Da minha varanda, numa das muitas noites quentes que vamos sentindo, vi-o aproximar-se ao fundo da rua…
De passo curtinho mas sempre
apressado, aquela figura meã mas aparentemente rija, certamente bem calejada
pelas agruras da vida é, pelo menos à vista muito ágil e já me é familiar de há
muito por bastas vezes por aqui o ver passar. Carrega sempre uns sacos de
plástico nas mãos e/ou às costas e também sempre se faz acompanhar de uma
pequena vara que muito o ajuda na sua difícil missão de remexer o lixo.
Se não diariamente, pelo
menos com muita regularidade, ele aqui é visto a remexer e tirar dos
contentores os restos, as migalhas – porventura algo talvez pré-podres e azedas…
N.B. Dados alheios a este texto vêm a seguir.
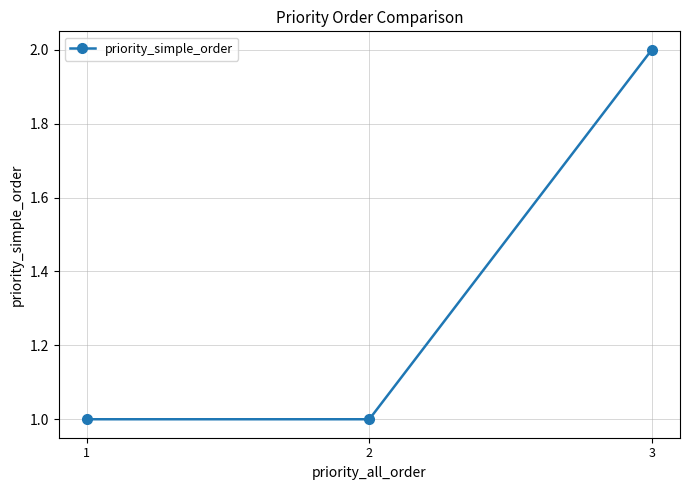

Reading left to right, what are all the values shown in this chart?

1=1	2=1	3=2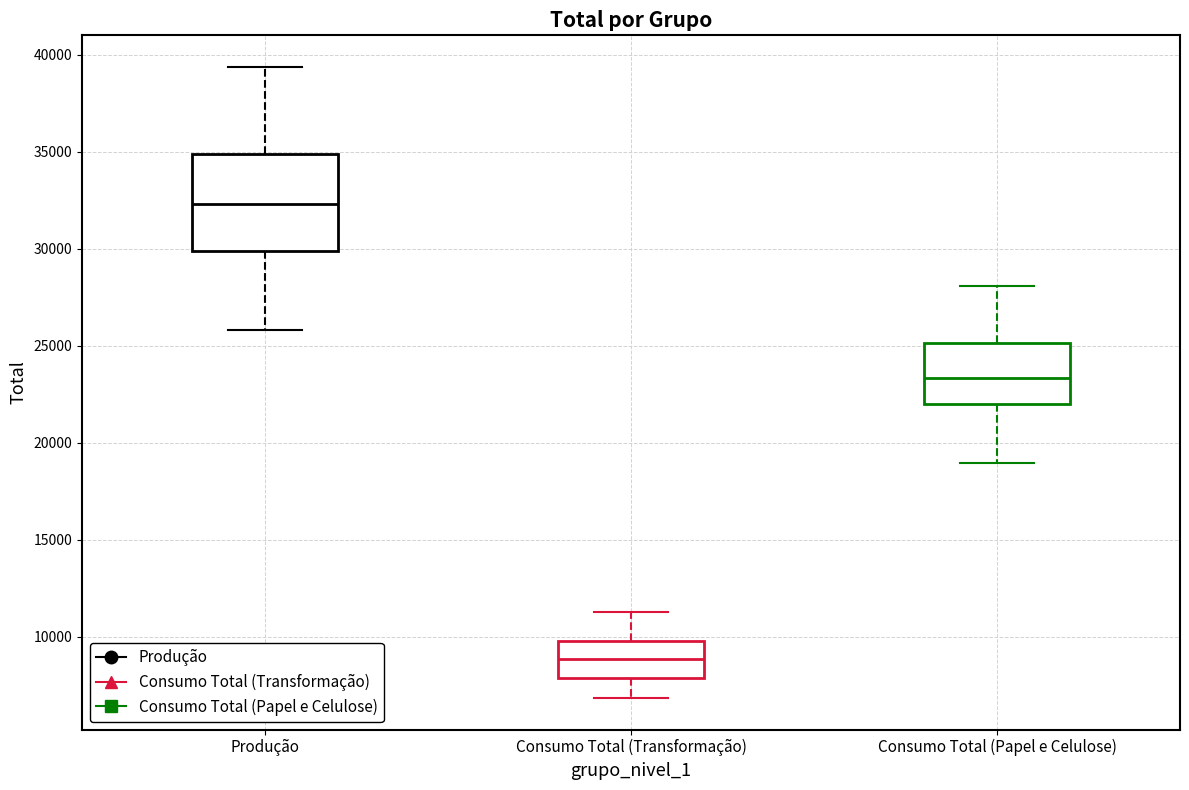

Reading left to right, transcribe this box plot: for each box, give where its median line is, the range the box spans, and where its two whiskers end, as read against the y-axis. The values are not printed on the chart, so give them approximately, as read against the axis.

Produção: median 32500, box 30000 to 35000, whiskers 26000 to 39500
Consumo Total (Transformação): median 9000, box 8000 to 10000, whiskers 7000 to 11500
Consumo Total (Papel e Celulose): median 23500, box 22000 to 25000, whiskers 19000 to 28000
- que os outros não quiseram e deitaram fora mas que, pelos vistos, lhe servem
e ajudam a sobreviver, a si e aos seus…
Tempos atrás tinha a sua
missão mais facilidade (se é que há facilidade no remexer do lixo e daí tirar o
sustento…) porque os contentores, então constituídos por grandes caixas com
rodas eram móveis, caixas que ele movia um pouco para debaixo do candeeiro de
iluminação pública e, levantando a enorme tampa, ficava com fácil e bem visível
acesso a todo o seu interior mas, ultimamente, a autarquia fê-los substituir
por outros bem maiores, escuros e de tampa mais pequena, tornando-lhe mais
difícil a operação. Estão meio enterrados no solo e, de orifício pequeno e
forrados no seu interior com um enorme saco de plástico preto, de noite nada se
vislumbra no seu interior.
Vi-o então aproximar-se
apressado e ágil de um dos grandes contentores e rapidamente levantar a pequena
tampa e olhar para o interior onde, estou em crer, estava um escuro de breu…
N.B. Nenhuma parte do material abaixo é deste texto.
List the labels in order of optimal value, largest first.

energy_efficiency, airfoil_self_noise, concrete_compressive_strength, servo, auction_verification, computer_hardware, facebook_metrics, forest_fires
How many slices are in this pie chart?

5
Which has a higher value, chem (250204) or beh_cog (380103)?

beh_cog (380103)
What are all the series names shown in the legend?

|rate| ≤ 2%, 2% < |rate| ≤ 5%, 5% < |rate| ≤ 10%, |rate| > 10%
De imediato meteu a mão ao
bolso e, quando eu esperava ver surgir a clássica e velha lanterna de grandes e
dispendiosas pilhas, eis que o nosso homem empunha um telemóvel de onde logo
faz brotar um bem útil e gratificante foco de luz.
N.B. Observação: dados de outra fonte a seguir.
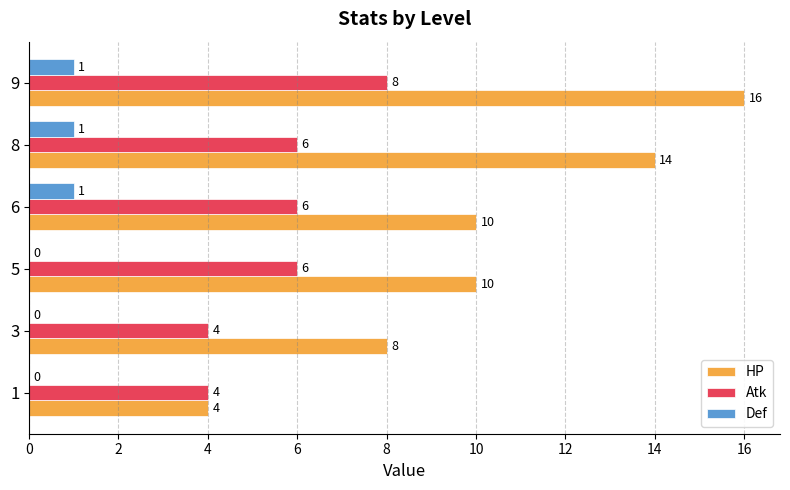

What are all the series names shown in the legend?

HP, Atk, Def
Precipita-se então de cabeça
no interior do depósito e, ficando apenas com as pernas de fora, penduradas, é assim,
naquela difícil posição que remexe o lixo e escolhe o que eventualmente lhe
interessa. Logo sai para guardar o parco haver e, ainda empunhando na mão
esquerda o precioso telemóvel, parte para outra busca, outra recolha de algo
que outros deitaram fora e que a ele lhe serve.
Uma vida certamente muito
difícil e desagradável mas que ao nosso amigo se torna obrigatória por opção ou
por absoluta necessidade mas que, todavia, porventura, agora já se lhe
apresenta menos pesada e dispendiosa porque deixou de gastar dinheiro em pilhas
electricas para a lanterna de bolso… Usando o telemóvel fala para a família quando
necessita e usufrui da sua luz nesta sua difícil labuta.
Nova tecnologia: menos
dispendiosa, mais leve e mais prática.